What jumped out at me was your GS dog on the porch which you said was unusual. How does he get along with your goats? Any chance he was the culprit?
So very sorry for your losses.


----------



## sweetgoats (Oct 18, 2007)

Chelsey, I am so sorry for you loss. :hug: from me to you. I know how hard it is to lose your first goat, because I lost mine in August. It took me a long time to look at pictures of my Liz with out crying, but at least I have those WONDERFUL memories of her as do you of your goats. 
Please take all the hugs that we send you and wrap them around yourself.
Also, from a parents point of view, give some of those to your dad. He sounds like a wonderful man. I have to say he sounds like he has more compaction them my husband. Give this to him :hug:


----------



## Muddy Creek Farm (Oct 5, 2007)

I just found out they did have some bite marks. But not enought to kill them. Yes the creek is definatly deep enough that they could have drowned. And with the huge storm my dad said you couldn't even see 10 feet in front of you. 

I just hate that they had to suffer.


----------



## kelebek (Oct 5, 2007)

Chelsey, 

I am so sorry about your loss. I wish that there was something that we could do for you.

Please tell your father, that we all wish that we had such a caring man, and that we all give him a big hug!!!

Take care hun!

Allison


----------



## Muddy Creek Farm (Oct 5, 2007)

Thanks Lori. I am sorry about Liz. 

My dad really loves the goats. He likes to watch the bucks play and run around in their pasture. He just can't cuddle with them due to his allergies. 

Janna was buddies with Izzy. she seems sore in her back end, she is doing much better now. And moving around alot more.

They did have some bite marks, but nothing that would have killed them. Quincy gets overwhelmed if the goats get out or are distressed. When my dad brought Upset up and went down to get Izy he said Quincy was laying by Upset like he was trying to keep her warm. We have some Rottweilers next door and some romeing (sp?) dogs so I really don't know who did it. I just think it is weird that they were in the creek. They could have fallen down the steep hill into the creek. Especially since it was slippery. The hill is about 200 feet and just about straight down. 
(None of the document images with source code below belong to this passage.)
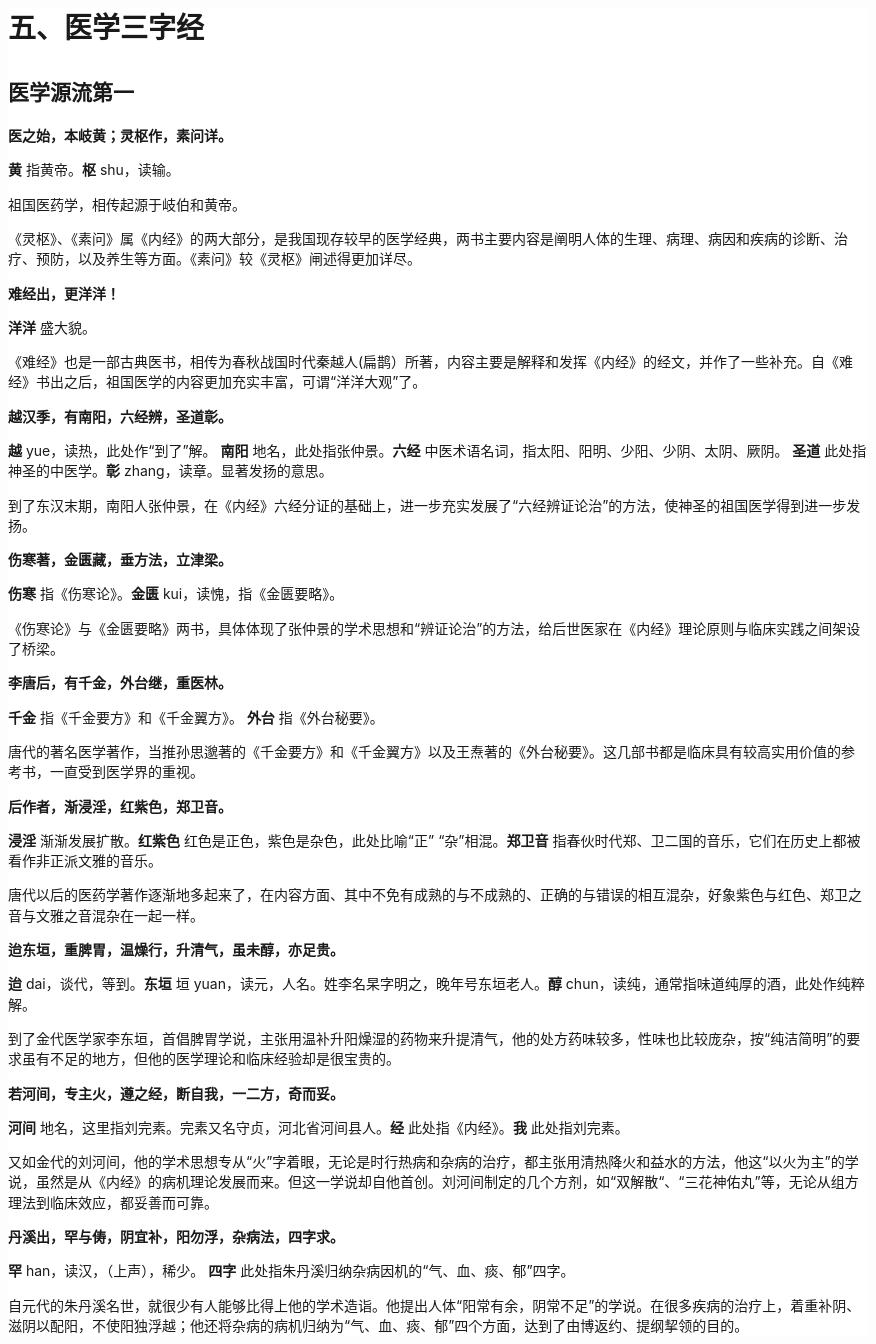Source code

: # 五、医学三字经

## 医学源流第一

**医之始，本岐黄；灵枢作，素问详。**

**黄** 指黄帝。**枢**  shu，读输。

祖国医药学，相传起源于岐伯和黄帝。

《灵枢》、《素问》属《内经》的两大部分，是我国现存较早的医学经典，两书主要内容是阐明人体的生理、病理、病因和疾病的诊断、治疗、预防，以及养生等方面。《素问》较《灵枢》闸述得更加详尽。

**难经出，更洋洋！**

**洋洋**  盛大貌。

《难经》也是一部古典医书，相传为春秋战国时代秦越人(扁鹊）所著，内容主要是解释和发挥《内经》的经文，并作了一些补充。自《难经》书出之后，祖国医学的内容更加充实丰富，可谓“洋洋大观”了。

**越汉季，有南阳，六经辨，圣道彰。**

**越**  yue，读热，此处作“到了”解。   **南阳**  地名，此处指张仲景。**六经**   中医术语名词，指太阳、阳明、少阳、少阴、太阴、厥阴。   **圣道**  此处指神圣的中医学。**彰**  zhang，读章。显著发扬的意思。

到了东汉末期，南阳人张仲景，在《内经》六经分证的基础上，进一步充实发展了“六经辨证论治”的方法，使神圣的祖国医学得到进一步发扬。

**伤寒著，金匮藏，垂方法，立津梁。**

**伤寒** 指《伤寒论》。**金匮**  kui，读愧，指《金匮要略》。

《伤寒论》与《金匮要略》两书，具体体现了张仲景的学术思想和“辨证论治”的方法，给后世医家在《内经》理论原则与临床实践之间架设了桥梁。

**李唐后，有千金，外台继，重医林。**

**千金**  指《千金要方》和《千金翼方》。  **外台**  指《外台秘要》。

唐代的著名医学著作，当推孙思邈著的《千金要方》和《千金翼方》以及王焘著的《外台秘要》。这几部书都是临床具有较高实用价值的参考书，一直受到医学界的重视。

**后作者，渐浸淫，红紫色，郑卫音。**

**浸淫**  渐渐发展扩散。**红紫色**  红色是正色，紫色是杂色，此处比喻“正”  “杂”相混。**郑卫音**  指春伙时代郑、卫二国的音乐，它们在历史上都被看作非正派文雅的音乐。

唐代以后的医药学著作逐渐地多起来了，在内容方面、其中不免有成熟的与不成熟的、正确的与错误的相互混杂，好象紫色与红色、郑卫之音与文雅之音混杂在一起一样。

**迨东垣，重脾胃，温燥行，升清气，虽未醇，亦足贵。**

**迨** dai，谈代，等到。**东垣**  垣  yuan，读元，人名。姓李名杲字明之，晚年号东垣老人。**醇**  chun，读纯，通常指味道纯厚的酒，此处作纯粹解。

到了金代医学家李东垣，首倡脾胃学说，主张用温补升阳燥湿的药物来升提清气，他的处方药味较多，性味也比较庞杂，按“纯洁简明”的要求虽有不足的地方，但他的医学理论和临床经验却是很宝贵的。

**若河间，专主火，遵之经，断自我，一二方，奇而妥。**

**河间** 地名，这里指刘完素。完素又名守贞，河北省河间县人。**经**  此处指《内经》。**我**  此处指刘完素。

又如金代的刘河间，他的学术思想专从“火”字着眼，无论是时行热病和杂病的治疗，都主张用清热降火和益水的方法，他这“以火为主”的学说，虽然是从《内经》的病机理论发展而来。但这一学说却自他首创。刘河间制定的几个方剂，如“双解散“、“三花神佑丸”等，无论从组方理法到临床效应，都妥善而可靠。

**丹溪出，罕与俦，阴宜补，阳勿浮，杂病法，四字求。**

**罕** han，读汉，（上声），稀少。   **四字**  此处指朱丹溪归纳杂病因机的“气、血、痰、郁”四字。

自元代的朱丹溪名世，就很少有人能够比得上他的学术造诣。他提出人体“阳常有余，阴常不足”的学说。在很多疾病的治疗上，着重补阴、滋阴以配阳，不使阳独浮越；他还将杂病的病机归纳为“气、血、痰、郁”四个方面，达到了由博返约、提纲挈领的目的。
Sarah, I'll try and get some Ignatia today.


----------



## Muddy Creek Farm (Oct 5, 2007)

Thanks Allison.


----------



## alyssa_romine (Oct 5, 2007)

I am so sorry Chelsey! I started to cry when I read that. Let your dad know tht it wasn't his fault...things just happen. :hug: to both of you


----------



## Sara (Oct 5, 2007)

Oh Man Chelsey! I'm sorry, that's so horrible, do you have any of Upsets offspring other than Isabel?


Hugs to you, the goaties, your dad and Quincy!


----------



## Muddy Creek Farm (Oct 5, 2007)

Thanks Allyssa and Sara. No I don't have any other kids from Upset. I am going on a list for a kid out of one of Upset's kids from this year though.


----------



## sparks879 (Oct 17, 2007)

How tragic! things like this is never easy Im really sorry. Isabel was sucha pretty girl.
beth


----------



## Bona Fide (Oct 9, 2007)

Sympathy from us here in KY - it's never easy losing one, especially one close to your heart. Keeping yall in our thoughts and ray: for a successful 2008 with only joy and no tears. *hugs*


----------



## Muddy Creek Farm (Oct 5, 2007)

Somehow I missed both of your posts. Thank you Beth and Katie.


----------



## lacy_94 (Oct 7, 2007)

im so sorry for the loss


----------